What you are asked to do: Repeat the records below word for word and omit each image.

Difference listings
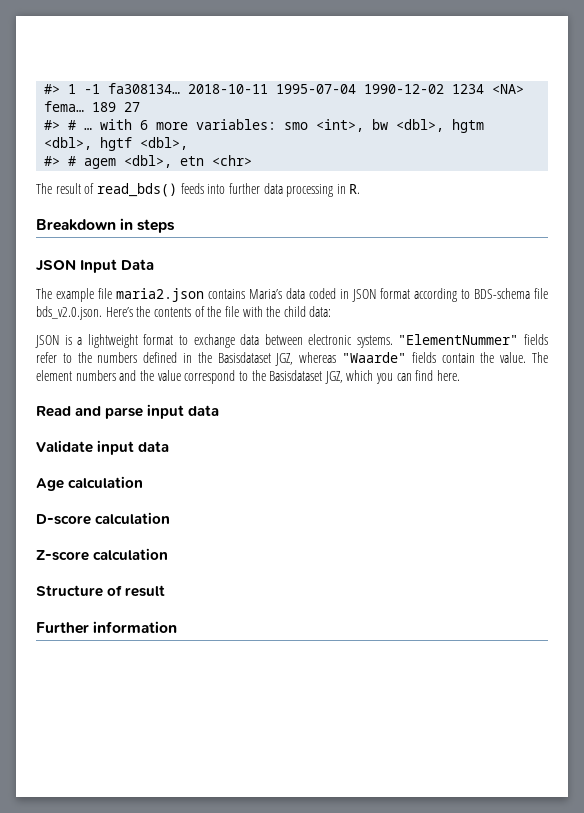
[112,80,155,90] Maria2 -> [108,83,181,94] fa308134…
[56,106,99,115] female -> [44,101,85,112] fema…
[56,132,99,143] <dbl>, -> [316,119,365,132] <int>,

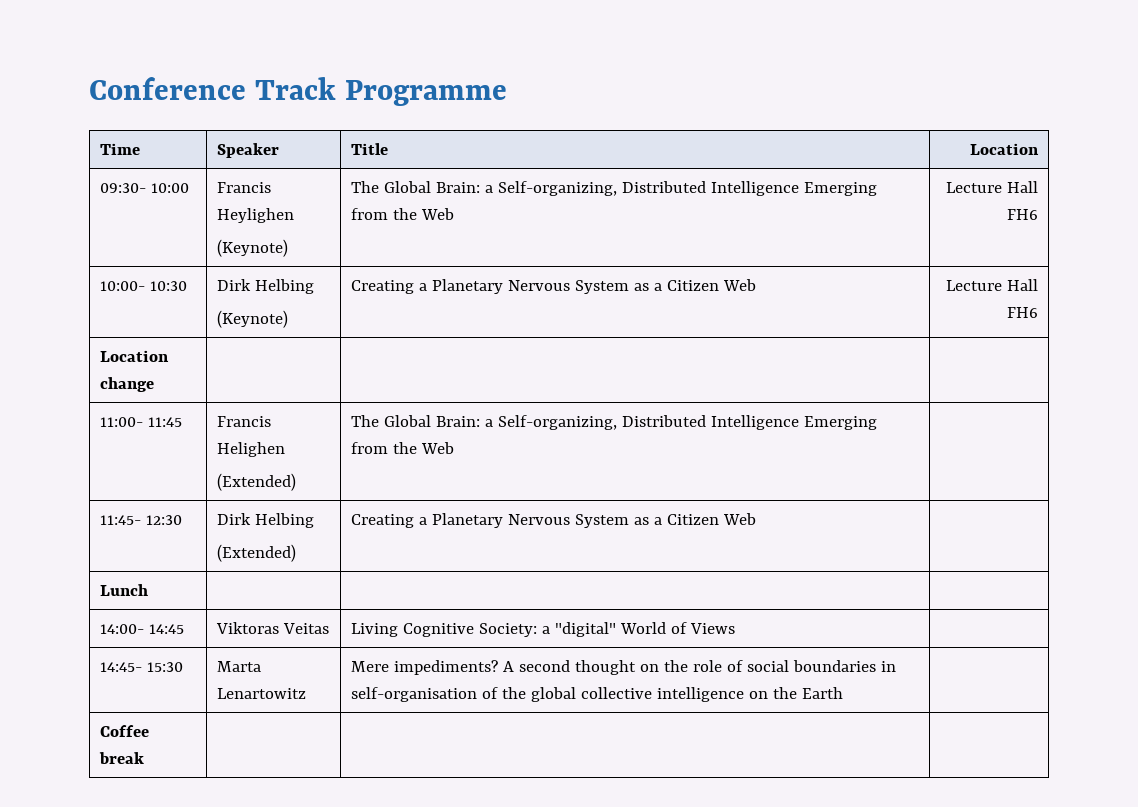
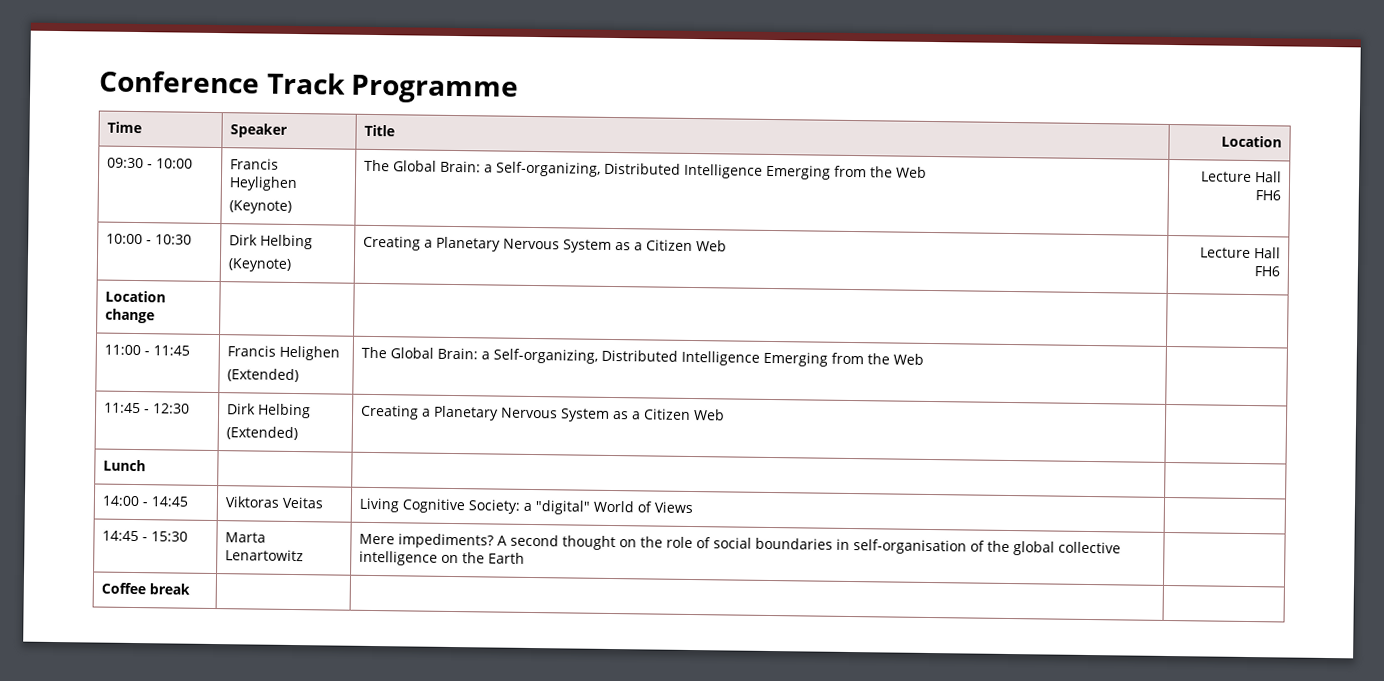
[100,183,147,193] 09:30- -> [107,157,154,169] 09:30 -
[100,281,146,291] 10:00- -> [106,233,153,245] 10:00 -
[100,417,144,427] 11:00- -> [104,344,151,356] 11:00 -
[100,515,142,525] 11:45- -> [104,402,151,414] 11:45 -
[100,624,145,634] 14:00- -> [102,495,149,507] 14:00 -
[100,662,143,672] 14:45- -> [102,530,149,542] 14:45 -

Completed exercise:
[112,80,155,90] Maria2 -> [108,83,181,94] fa308134…
[56,106,99,115] female -> [44,101,85,112] fema…
[56,132,99,143] <dbl>, -> [316,119,365,132] <int>,

[100,183,147,193] 09:30- -> [107,157,154,169] 09:30 -
[100,281,146,291] 10:00- -> [106,233,153,245] 10:00 -
[100,417,144,427] 11:00- -> [104,344,151,356] 11:00 -
[100,515,142,525] 11:45- -> [104,402,151,414] 11:45 -
[100,624,145,634] 14:00- -> [102,495,149,507] 14:00 -
[100,662,143,672] 14:45- -> [102,530,149,542] 14:45 -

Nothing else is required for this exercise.